Guy Khan, diretor bancário de uma empresa de serviços financeiros, disse que a crise ficou evidente em sua casa, perto da Prefeitura, com redes de lojas e lojas fechando e vizinhos fugindo para os subúrbios.

“Você vê caminhões em movimento todos os dias”, disse ele.

O desenvolvedor Larry Silverstein adquiriu um arrendamento de 99 anos das Torres Gêmeas da Autoridade Portuária por US $ 3,2 bilhões apenas seis semanas antes do 11 de setembro. Ele passou os últimos 19 anos reconstruindo.

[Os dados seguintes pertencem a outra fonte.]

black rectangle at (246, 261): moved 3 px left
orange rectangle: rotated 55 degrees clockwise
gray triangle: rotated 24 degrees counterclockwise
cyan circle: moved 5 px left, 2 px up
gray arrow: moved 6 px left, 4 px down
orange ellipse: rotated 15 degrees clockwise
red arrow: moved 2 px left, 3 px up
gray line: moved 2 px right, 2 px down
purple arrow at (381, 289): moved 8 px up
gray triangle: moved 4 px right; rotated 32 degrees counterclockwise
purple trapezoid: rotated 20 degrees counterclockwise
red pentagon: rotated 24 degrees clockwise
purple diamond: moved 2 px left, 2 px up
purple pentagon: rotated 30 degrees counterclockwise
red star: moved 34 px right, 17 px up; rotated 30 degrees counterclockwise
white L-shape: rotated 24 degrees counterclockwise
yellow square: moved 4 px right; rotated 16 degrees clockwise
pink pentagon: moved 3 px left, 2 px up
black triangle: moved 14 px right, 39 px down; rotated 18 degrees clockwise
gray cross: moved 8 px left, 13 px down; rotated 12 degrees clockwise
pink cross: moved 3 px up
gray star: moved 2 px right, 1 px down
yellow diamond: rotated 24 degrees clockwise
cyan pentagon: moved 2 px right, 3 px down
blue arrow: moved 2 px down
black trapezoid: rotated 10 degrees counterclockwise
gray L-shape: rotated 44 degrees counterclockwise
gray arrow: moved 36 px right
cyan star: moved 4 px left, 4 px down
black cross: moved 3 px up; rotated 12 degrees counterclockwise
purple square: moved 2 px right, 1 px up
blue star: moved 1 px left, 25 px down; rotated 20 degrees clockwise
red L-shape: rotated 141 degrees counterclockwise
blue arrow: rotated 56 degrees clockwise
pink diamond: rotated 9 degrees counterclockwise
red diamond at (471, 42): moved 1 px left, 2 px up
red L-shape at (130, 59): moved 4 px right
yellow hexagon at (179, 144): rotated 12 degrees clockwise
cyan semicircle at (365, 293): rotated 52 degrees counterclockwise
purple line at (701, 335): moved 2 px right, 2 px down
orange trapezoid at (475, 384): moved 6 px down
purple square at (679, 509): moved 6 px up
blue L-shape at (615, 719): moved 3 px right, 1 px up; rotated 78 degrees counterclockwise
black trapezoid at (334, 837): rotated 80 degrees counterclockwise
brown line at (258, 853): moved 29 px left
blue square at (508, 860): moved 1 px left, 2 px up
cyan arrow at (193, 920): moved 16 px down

Em 2015, Silverstein previu que todo o local seria reconstruído em 2020, mas isso mudou depois que o locatário âncora planejado para o 2 World Trade Center foi retirado.

“A vida é tão imprevisível”, disse ele.

Silverstein e Libeskind, o planejador mestre, veem a pandemia como uma pausa temporária na ascensão do centro de Manhattan, observando como as previsões de declínio após o 11 de setembro se mostraram erradas.

“As pessoas disseram que Nova York nunca mais vai voltar. E é a mesma coisa durante a pandemia ”, disse Libeskind. “Mas eu não acredito. Nova York é muito resistente ”.

(Esta história foi publicada a partir de um feed de agência de arame sem modificações no texto. Apenas o título foi alterado.)